Stored data entries
==============================

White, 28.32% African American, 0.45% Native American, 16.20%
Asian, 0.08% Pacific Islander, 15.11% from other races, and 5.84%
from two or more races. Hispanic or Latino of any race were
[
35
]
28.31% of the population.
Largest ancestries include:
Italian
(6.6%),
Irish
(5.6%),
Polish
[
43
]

==============================

● What is being asked: Up to and including the last line above, starting with the line that contains "from two or", return each line exactly and nothing else.

● Answer section:
from two or more races. Hispanic or Latino of any race were
[
35
]
28.31% of the population.
Largest ancestries include:
Italian
(6.6%),
Irish
(5.6%),
Polish
[
43
]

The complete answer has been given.